OU’s Wartime Drama Dogfight is Beautiful and Heartbreaking

Published November 5, 2018 | By Adrienne Proctor

The Weitzenhoffer Family College of Fine Arts and Oklahoma University present the musical Dogfight, a beautiful and haunting story of innocence, love, and things lost. Based on the 1991 film of the same name, Dogfight follows a group of young Marines on their last night of freedom before shipping off to serve their country in 1961. The 60s brought the peak of the Civil Rights Movement, the assassination of a president, and a conflict in an unknown jungle called Vietnam. Looking back with our modern perspective, the world seems more innocent, if not idealistically naïve.

But as anyone who actually lived and died during that time could probably attest, there was certainly cruelty then as there is now. Dogfight is based on a real-life Marine tradition. The young men featured in the show place bets to find the ugliest date they can land, and bring her to a dance the night before they leave. A last hurrah for the men, they dance with their unwitting partners for final scores. The Marine with the highest score, meaning his date is the ugliest, wins the pot and bragging rights among his brothers. With a cry of “Semper Fi”, the men set off to find their dates.

Daryl Tofa is Eddie Birdlace, the leader of a trio of Marines who call themselves the Three Bees. Tofa is gracious under fire, delivering some hurtful words and actions. Still he maintains his potential for kindness. Tofa is bold, and boldness is required in this role. Katja Rivera Yanko is Rose Fenny, a waitress who works for her mother and the victim of Birdlace’s “ugly date” advances. Yanko is reserved but strong, a true testament to the women of the time and to her character. Yanko and Tofa are believable, a hard sell for such an unbelievably cruel storyline. Yanko’s solos are sweet and clear. She takes a turn into deep emotional expression by the end of Act I.  Yanko’s voice is powerful and her talent can’t be held back. Yet she maintains control and composure throughout the show.

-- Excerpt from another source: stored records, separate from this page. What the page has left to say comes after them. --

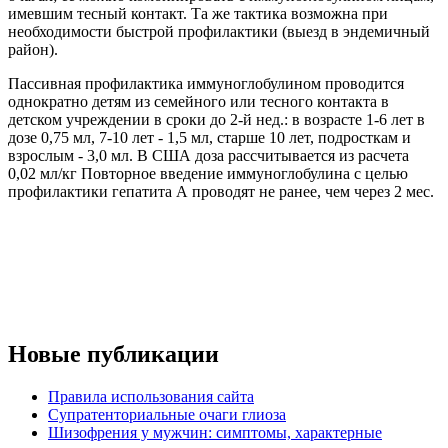
имевшим тесный контакт. Та же тактика возможна при
необходимости быстрой профилактики (выезд в эндемичный
район).
Пассивная профилактика иммуноглобулином проводится
однократно детям из семейного или тесного контакта в
детском учреждении в сроки до 2-й нед.: в возрасте 1-6 лет в
дозе 0,75 мл, 7-10 лет - 1,5 мл, старше 10 лет, подросткам и
взрослым - 3,0 мл. В США доза рассчитывается из расчета
0,02 мл/кг Повторное введение иммуноглобулина с целью
профилактики гепатита А проводят не ранее, чем через 2 мес.
Новые публикации
Правила использования сайта
Супратенториальные очаги глиоза
Шизофрения у мужчин: симптомы, характерные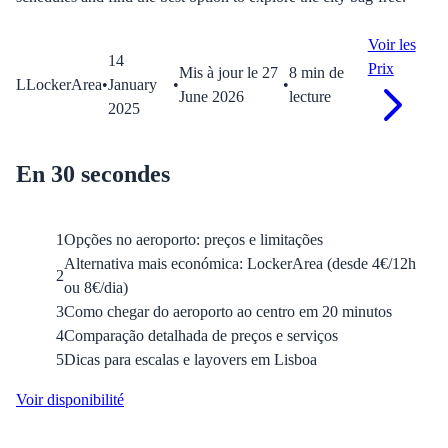
Voir les
14
Prix
Mis à jour le
27
8
min
de
L
LockerArea
•
January
•
•
June 2026
lecture
2025
En 30 secondes
1
Opções no aeroporto: preços e limitações
Alternativa mais económica: LockerArea (desde 4€/12h
2
ou 8€/dia)
3
Como chegar do aeroporto ao centro em 20 minutos
4
Comparação detalhada de preços e serviços
5
Dicas para escalas e layovers em Lisboa
Voir disponibilité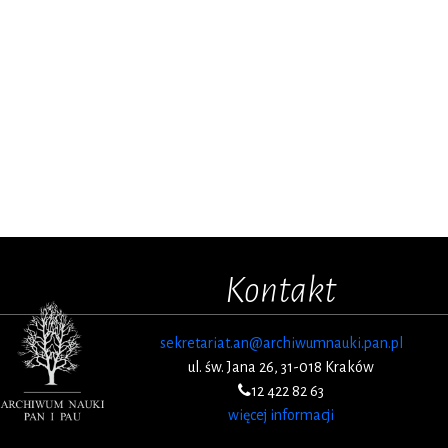
Kontakt
sekretariat.an@archiwumnauki.pan.pl
ul. św. Jana 26, 31-018 Kraków
12 422 82 63
więcej informacji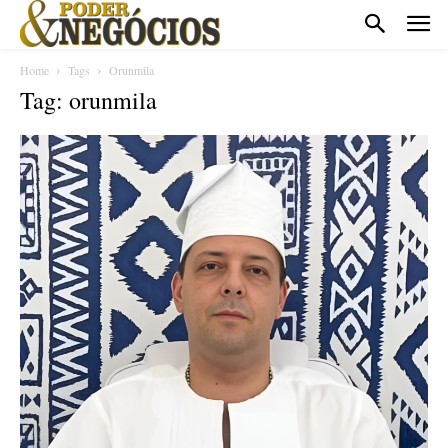
Home
Tags
Orunmila
Tag: orunmila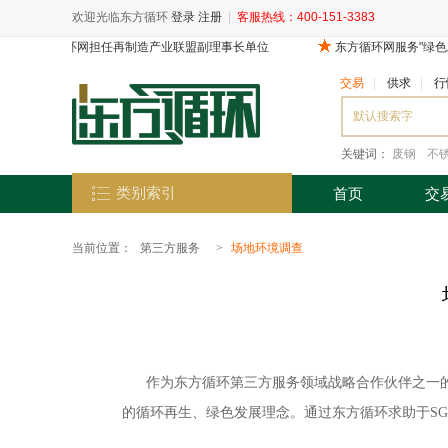
欢迎光临东方循环
登录
注册
|
客服热线：400-151-3383
交易
|
供求
|
行
关键词：
废钢
不
类别索引
首页
交
当前位置：
第三方服务
>
场地环境调查
作为东方循环第三方服务领域战略合作伙伴之一的
的循环再生、绿色发展理念。通过东方循环求助于S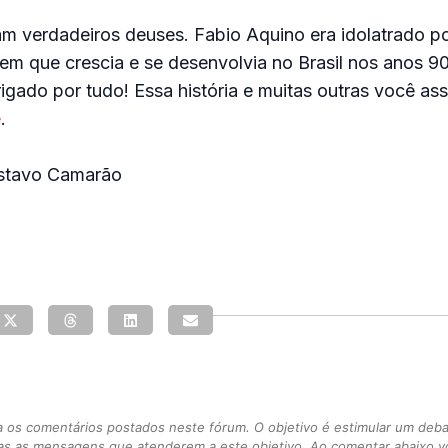
m verdadeiros deuses. Fabio Aquino era idolatrado p
em que crescia e se desenvolvia no Brasil nos anos 90
igado por tudo! Essa história e muitas outras você as
e
.
ustavo Camarão
s comentários postados neste fórum. O objetivo é estimular um debate
as as mensagens que atenderem a este objetivo. Ao comentar abaixo 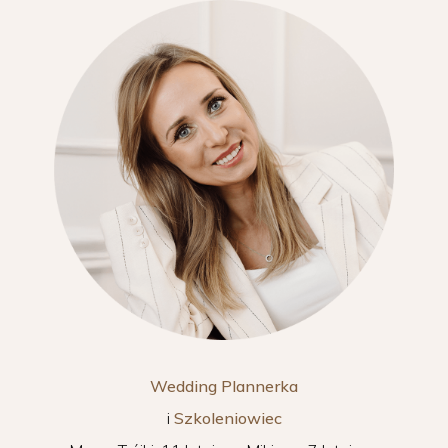
Wedding Plannerka
i
Szkoleniowiec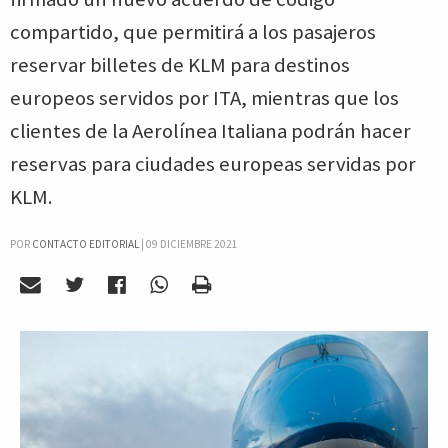
compartido, que permitirá a los pasajeros
reservar billetes de KLM para destinos
europeos servidos por ITA, mientras que los
clientes de la Aerolínea Italiana podrán hacer
reservas para ciudades europeas servidas por
KLM.
POR
CONTACTO EDITORIAL
|
09 DICIEMBRE 2021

Tanner Berry as Boland and Keith Gruber as Bernstein complete the Three Bees trio. Both are impressively arrogant and charming. Berry and Gruber keep up appearances long enough, but eventually both show their vulnerability. They’re facing uncertain futures for unclear reasons, and they’re scared. It’s a harsh truth to remember. The people charged with defending our country are, too often, just kids. Berry and Gruber approach the reality of the Vietnam War with honor, fire, and fear that’s honest and engaging.

Hannah McNew is Marcy, one of the contestants of the ugly date contest, and the only one who’s keen to the secret. McNew is supposed to be ugly, but the obvious flaw in this plan is that she’s far too pretty. Even the fake teeth she uses to help drive up the scores don’t hide her beauty very well. McNew is sly and smart. Convincing as ugly, not so much, but convincing as a wonderful talent she certainly is.

Aaron Stewart as Stevens, Jermarcus Riggins as Gibbs and Gonzalo Aburto de la Fuente complete the company of Marines. Notable ensemble scenes include several on-stage costume changes. Tricky, but well executed, these quick-change scenes serve as potent reminders that there are just regular people underneath the uniforms.

Abby Cramer is Rose’s Mama and Lily Nicholas is one of the dance contestants, Ruth Two Bears. A standout moment of hilarity occurs with Tanner Dillon as the lounge singer. The entire cast is talented beyond their years or experience, and they deliver an important message with compassion and great sensitivity.

The strength of Dogfight remains not in the transformation of a villain into a hero, or the rise and fall of youth and promise. It’s in the subtle reminder that any of us can be the bad guy, or the savior, at any moment in life. To judge anyone by their worst moments, or their best, is to forget their humanity. This talented cast of students, directed by Lyn Cramer, shows the brutally truthful side to a painful time in American history. And they remind us that we’re all just doing the best we can with the circumstances we’re given.